## Stored entries
________

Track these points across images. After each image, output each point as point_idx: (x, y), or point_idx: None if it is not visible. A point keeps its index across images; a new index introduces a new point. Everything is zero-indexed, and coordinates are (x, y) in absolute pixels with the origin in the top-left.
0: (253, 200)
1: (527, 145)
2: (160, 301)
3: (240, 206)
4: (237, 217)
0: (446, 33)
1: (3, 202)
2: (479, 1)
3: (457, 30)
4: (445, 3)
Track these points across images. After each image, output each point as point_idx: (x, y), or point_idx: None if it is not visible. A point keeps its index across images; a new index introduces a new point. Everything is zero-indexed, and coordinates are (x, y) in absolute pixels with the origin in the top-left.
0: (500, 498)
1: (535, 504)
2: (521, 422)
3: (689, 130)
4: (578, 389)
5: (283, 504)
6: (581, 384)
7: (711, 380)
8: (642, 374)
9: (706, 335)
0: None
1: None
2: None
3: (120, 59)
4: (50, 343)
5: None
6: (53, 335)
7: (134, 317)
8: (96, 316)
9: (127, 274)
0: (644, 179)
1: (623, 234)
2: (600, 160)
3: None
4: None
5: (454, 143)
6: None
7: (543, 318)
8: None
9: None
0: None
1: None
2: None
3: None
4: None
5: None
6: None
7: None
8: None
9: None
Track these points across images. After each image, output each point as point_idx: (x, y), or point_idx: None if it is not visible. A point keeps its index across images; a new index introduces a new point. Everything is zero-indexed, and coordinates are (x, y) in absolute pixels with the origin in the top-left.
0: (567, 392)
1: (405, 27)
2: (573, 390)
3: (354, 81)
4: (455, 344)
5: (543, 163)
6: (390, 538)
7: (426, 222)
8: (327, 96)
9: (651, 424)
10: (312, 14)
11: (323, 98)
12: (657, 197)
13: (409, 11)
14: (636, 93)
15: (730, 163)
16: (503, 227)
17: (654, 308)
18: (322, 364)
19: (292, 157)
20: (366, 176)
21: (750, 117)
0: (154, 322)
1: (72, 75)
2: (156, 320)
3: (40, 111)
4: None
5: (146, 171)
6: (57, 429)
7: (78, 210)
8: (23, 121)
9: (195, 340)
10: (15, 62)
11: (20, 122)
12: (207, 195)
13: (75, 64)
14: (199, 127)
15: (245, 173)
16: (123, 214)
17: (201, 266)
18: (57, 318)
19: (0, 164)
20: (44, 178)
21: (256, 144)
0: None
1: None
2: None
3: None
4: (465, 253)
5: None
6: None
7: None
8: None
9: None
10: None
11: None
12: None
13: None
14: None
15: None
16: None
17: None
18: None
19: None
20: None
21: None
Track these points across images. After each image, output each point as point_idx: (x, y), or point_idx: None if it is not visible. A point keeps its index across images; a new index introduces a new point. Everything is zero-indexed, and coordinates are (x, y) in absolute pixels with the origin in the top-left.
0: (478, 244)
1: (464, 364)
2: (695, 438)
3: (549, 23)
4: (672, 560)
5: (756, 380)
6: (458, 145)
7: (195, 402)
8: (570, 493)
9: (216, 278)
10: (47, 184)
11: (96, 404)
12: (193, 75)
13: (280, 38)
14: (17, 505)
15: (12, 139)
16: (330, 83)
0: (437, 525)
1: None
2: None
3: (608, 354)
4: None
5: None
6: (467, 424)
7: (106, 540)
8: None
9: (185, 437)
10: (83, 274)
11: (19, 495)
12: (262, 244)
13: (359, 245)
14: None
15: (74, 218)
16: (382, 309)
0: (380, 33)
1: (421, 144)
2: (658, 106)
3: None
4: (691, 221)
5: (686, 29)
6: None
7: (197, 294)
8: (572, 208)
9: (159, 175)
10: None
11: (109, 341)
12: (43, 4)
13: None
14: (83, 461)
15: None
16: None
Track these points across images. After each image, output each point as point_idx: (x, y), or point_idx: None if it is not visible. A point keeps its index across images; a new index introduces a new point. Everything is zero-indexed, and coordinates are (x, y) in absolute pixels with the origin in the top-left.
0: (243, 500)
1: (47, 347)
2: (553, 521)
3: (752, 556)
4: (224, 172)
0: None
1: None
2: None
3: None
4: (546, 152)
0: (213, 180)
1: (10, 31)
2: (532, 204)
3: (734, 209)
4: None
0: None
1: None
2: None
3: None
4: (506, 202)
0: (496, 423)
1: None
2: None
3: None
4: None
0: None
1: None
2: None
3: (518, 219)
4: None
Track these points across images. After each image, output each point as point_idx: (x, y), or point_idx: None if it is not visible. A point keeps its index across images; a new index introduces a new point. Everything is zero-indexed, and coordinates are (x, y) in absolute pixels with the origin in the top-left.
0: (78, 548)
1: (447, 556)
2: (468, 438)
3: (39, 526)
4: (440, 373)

________

## DIRECTIONS FOR THIS TASK
Rewrite all the entries with "absolute pixels" changed to "whole pixels" wherever it occurs, leaving everything else as it is.

## COMPLETED EXERCISE
Track these points across images. After each image, output each point as point_idx: (x, y), or point_idx: None if it is not visible. A point keeps its index across images; a new index introduces a new point. Everything is zero-indexed, and coordinates are (x, y) in whole pixels with the origin in the top-left.
0: (253, 200)
1: (527, 145)
2: (160, 301)
3: (240, 206)
4: (237, 217)
0: (446, 33)
1: (3, 202)
2: (479, 1)
3: (457, 30)
4: (445, 3)
Track these points across images. After each image, output each point as point_idx: (x, y), or point_idx: None if it is not visible. A point keeps its index across images; a new index introduces a new point. Everything is zero-indexed, and coordinates are (x, y) in whole pixels with the origin in the top-left.
0: (500, 498)
1: (535, 504)
2: (521, 422)
3: (689, 130)
4: (578, 389)
5: (283, 504)
6: (581, 384)
7: (711, 380)
8: (642, 374)
9: (706, 335)
0: None
1: None
2: None
3: (120, 59)
4: (50, 343)
5: None
6: (53, 335)
7: (134, 317)
8: (96, 316)
9: (127, 274)
0: (644, 179)
1: (623, 234)
2: (600, 160)
3: None
4: None
5: (454, 143)
6: None
7: (543, 318)
8: None
9: None
0: None
1: None
2: None
3: None
4: None
5: None
6: None
7: None
8: None
9: None
Track these points across images. After each image, output each point as point_idx: (x, y), or point_idx: None if it is not visible. A point keeps its index across images; a new index introduces a new point. Everything is zero-indexed, and coordinates are (x, y) in whole pixels with the origin in the top-left.
0: (567, 392)
1: (405, 27)
2: (573, 390)
3: (354, 81)
4: (455, 344)
5: (543, 163)
6: (390, 538)
7: (426, 222)
8: (327, 96)
9: (651, 424)
10: (312, 14)
11: (323, 98)
12: (657, 197)
13: (409, 11)
14: (636, 93)
15: (730, 163)
16: (503, 227)
17: (654, 308)
18: (322, 364)
19: (292, 157)
20: (366, 176)
21: (750, 117)
0: (154, 322)
1: (72, 75)
2: (156, 320)
3: (40, 111)
4: None
5: (146, 171)
6: (57, 429)
7: (78, 210)
8: (23, 121)
9: (195, 340)
10: (15, 62)
11: (20, 122)
12: (207, 195)
13: (75, 64)
14: (199, 127)
15: (245, 173)
16: (123, 214)
17: (201, 266)
18: (57, 318)
19: (0, 164)
20: (44, 178)
21: (256, 144)
0: None
1: None
2: None
3: None
4: (465, 253)
5: None
6: None
7: None
8: None
9: None
10: None
11: None
12: None
13: None
14: None
15: None
16: None
17: None
18: None
19: None
20: None
21: None
Track these points across images. After each image, output each point as point_idx: (x, y), or point_idx: None if it is not visible. A point keeps its index across images; a new index introduces a new point. Everything is zero-indexed, and coordinates are (x, y) in whole pixels with the origin in the top-left.
0: (478, 244)
1: (464, 364)
2: (695, 438)
3: (549, 23)
4: (672, 560)
5: (756, 380)
6: (458, 145)
7: (195, 402)
8: (570, 493)
9: (216, 278)
10: (47, 184)
11: (96, 404)
12: (193, 75)
13: (280, 38)
14: (17, 505)
15: (12, 139)
16: (330, 83)
0: (437, 525)
1: None
2: None
3: (608, 354)
4: None
5: None
6: (467, 424)
7: (106, 540)
8: None
9: (185, 437)
10: (83, 274)
11: (19, 495)
12: (262, 244)
13: (359, 245)
14: None
15: (74, 218)
16: (382, 309)
0: (380, 33)
1: (421, 144)
2: (658, 106)
3: None
4: (691, 221)
5: (686, 29)
6: None
7: (197, 294)
8: (572, 208)
9: (159, 175)
10: None
11: (109, 341)
12: (43, 4)
13: None
14: (83, 461)
15: None
16: None
Track these points across images. After each image, output each point as point_idx: (x, y), or point_idx: None if it is not visible. A point keeps its index across images; a new index introduces a new point. Everything is zero-indexed, and coordinates are (x, y) in whole pixels with the origin in the top-left.
0: (243, 500)
1: (47, 347)
2: (553, 521)
3: (752, 556)
4: (224, 172)
0: None
1: None
2: None
3: None
4: (546, 152)
0: (213, 180)
1: (10, 31)
2: (532, 204)
3: (734, 209)
4: None
0: None
1: None
2: None
3: None
4: (506, 202)
0: (496, 423)
1: None
2: None
3: None
4: None
0: None
1: None
2: None
3: (518, 219)
4: None
Track these points across images. After each image, output each point as point_idx: (x, y), or point_idx: None if it is not visible. A point keeps its index across images; a new index introduces a new point. Everything is zero-indexed, and coordinates are (x, y) in whole pixels with the origin in the top-left.
0: (78, 548)
1: (447, 556)
2: (468, 438)
3: (39, 526)
4: (440, 373)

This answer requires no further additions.